Nei giorni precedenti all’evento, gli organizzatori del Pride avevano previsto cinque minuti di silenzio durante la manifestazione per onorare le vittime a Gaza. Heller e Piperno confermano di aver spento la musica sul loro carro. Eppure, la voce che si fossero rifiutati di osservare il silenzio si è diffusa rapidamente, e diverse testate italiane hanno riportato la notizia come se fosse vera.
Gli organizzatori del Roma Pride avevano anche pubblicato un manifesto politico in cui condannavano la campagna militare di Israele a Gaza. Il testo accusava il governo israeliano di puntare “all’annientamento di un popolo” e chiedeva un cessate il fuoco, la liberazione degli ostaggi israeliani e la ripresa dei negoziati di pace.

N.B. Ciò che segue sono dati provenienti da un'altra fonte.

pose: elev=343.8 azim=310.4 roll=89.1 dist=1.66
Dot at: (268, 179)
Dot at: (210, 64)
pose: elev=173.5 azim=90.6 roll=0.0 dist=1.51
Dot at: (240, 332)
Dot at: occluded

Lo stesso manifesto esprimeva solidarietà alle comunità oppresse e auspicava “una società basata sull’uguaglianza, il rispetto e la solidarietà”.
Ma per i partecipanti ebrei, l’esperienza sul campo è stata ben lontana da quei nobili princìpi. Forse l’anno prossimo il Roma Pride dovrebbe includere nel manifesto anche una netta condanna all’antisemitismo.
“Fin dal 1994 — ma anche prima — attivisti come Mario Mieli, Corrado Levi, Gabriele Coen hanno fatto la storia del movimento”, ha detto Heller. “Buttarci fuori sarebbe buttare fuori un pezzo della storia LGBTQ italiana”.
Al termine della parata, Heller ha lodato il gruppo, definendolo “l’organizzazione ebraica più coraggiosa” del giorno d’oggi.
“Quello che abbiamo fatto, rischiando la nostra incolumità, è stato fantastico e manda un messaggio chiaro”, ha detto. “Spero che la nostra organizzazione faccia da ponte per il dialogo tra il movimento LGBTQ e le comunità ebraiche, entrambe comunità che vivono discriminazioni”.